In an effort to prevent the spread of the COVID-19’s Omicron variant, Macau is responding by enforcing a 14-day ban on all international air arrivals. The measure was confirmed by Macau’s Novel Coronavirus Response and Coordination Center on Wednesday.
Due to the policy, all civilian flights are prohibited from carrying passengers to Macau from all foreign countries and jurisdictions, with the exception of mainland China. The measure seeks to reduce the risk of a potential outbreak, which could present a public health issue in the enclave.
The order will be implemented from January 9 to January 23. The world’s largest gaming hub has reported positive cases of COVID-19 as of late, with cases of both Omicron and Delta being detected. People coming from the UK, Singapore, Philippines and Thailand are following hotel quarantine.
On Wednesday, health officials identified three imported asymptomatic cases, corresponding to travelers from the UK and the Philippines. While non-residents will be barred from entering the city, residents returning from outside of China will have to quarantine for at least 21 days.

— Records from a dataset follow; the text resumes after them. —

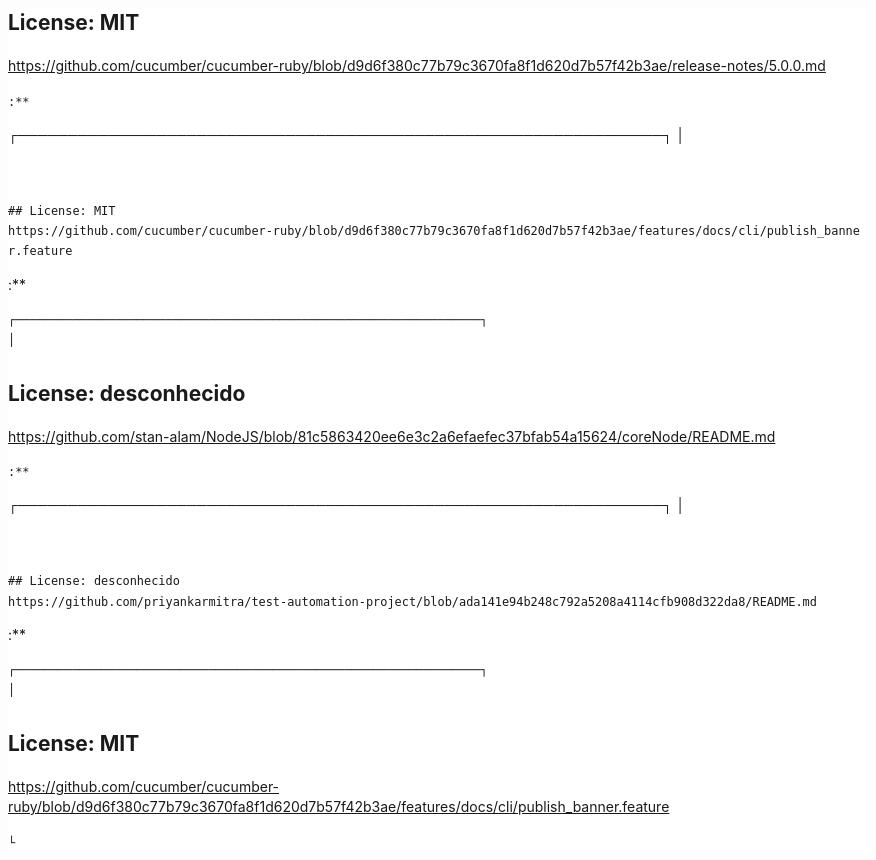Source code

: 
## License: MIT
https://github.com/cucumber/cucumber-ruby/blob/d9d6f380c77b79c3670fa8f1d620d7b57f42b3ae/release-notes/5.0.0.md

```
:**
```
┌─────────────────────────────────────────────────────────────────┐
│
```


## License: MIT
https://github.com/cucumber/cucumber-ruby/blob/d9d6f380c77b79c3670fa8f1d620d7b57f42b3ae/features/docs/cli/publish_banner.feature

```
:**
```
┌─────────────────────────────────────────────────────────────────┐
│
```


## License: desconhecido
https://github.com/stan-alam/NodeJS/blob/81c5863420ee6e3c2a6efaefec37bfab54a15624/coreNode/README.md

```
:**
```
┌─────────────────────────────────────────────────────────────────┐
│
```


## License: desconhecido
https://github.com/priyankarmitra/test-automation-project/blob/ada141e94b248c792a5208a4114cfb908d322da8/README.md

```
:**
```
┌─────────────────────────────────────────────────────────────────┐
│
```


## License: MIT
https://github.com/cucumber/cucumber-ruby/blob/d9d6f380c77b79c3670fa8f1d620d7b57f42b3ae/features/docs/cli/publish_banner.feature

```
└
```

Macau is far from being the only Chinese territory currently enforcing measures to fight the COVID-19 spread. The Chinese city of Xian is currently on an extended lockdown after authorities detected about 1,800 cases. Meanwhile, Hong Kong imposed on Wednesday a ban on arrivals from selected countries, including Australia, Canada, France, India, Pakistan, Philippines, UK and US.
Along with mainland China and Hong Kong, Macau has enforced some of the harshest measures in the world against the pandemic, including closed borders policies, weeks-long quarantines, targeted lockdowns and mass testing.
The news follows efforts from Macau venues to adapt their operations amid a changing regulatory landscape in the enclave. The market, which heavily relied on junket operations, is now seeking alternatives following an illegal gaming crackdown which led most casinos to close their VIP rooms.
Macau's casinos secured MOP 7.96 million (USD 990.9M) in December, according to data released by the Gaming Inspection and Coordination Bureau (DICJ), while the full-year tally went up by 43.7% to MOP 86.8 billion (USD10.8B). However, the overall revenue for 2021 accounts for only 29.5% of pre-pandemic 2019, proving Macau's gaming industry is yet to fully recover from the COVID crisis and its effects.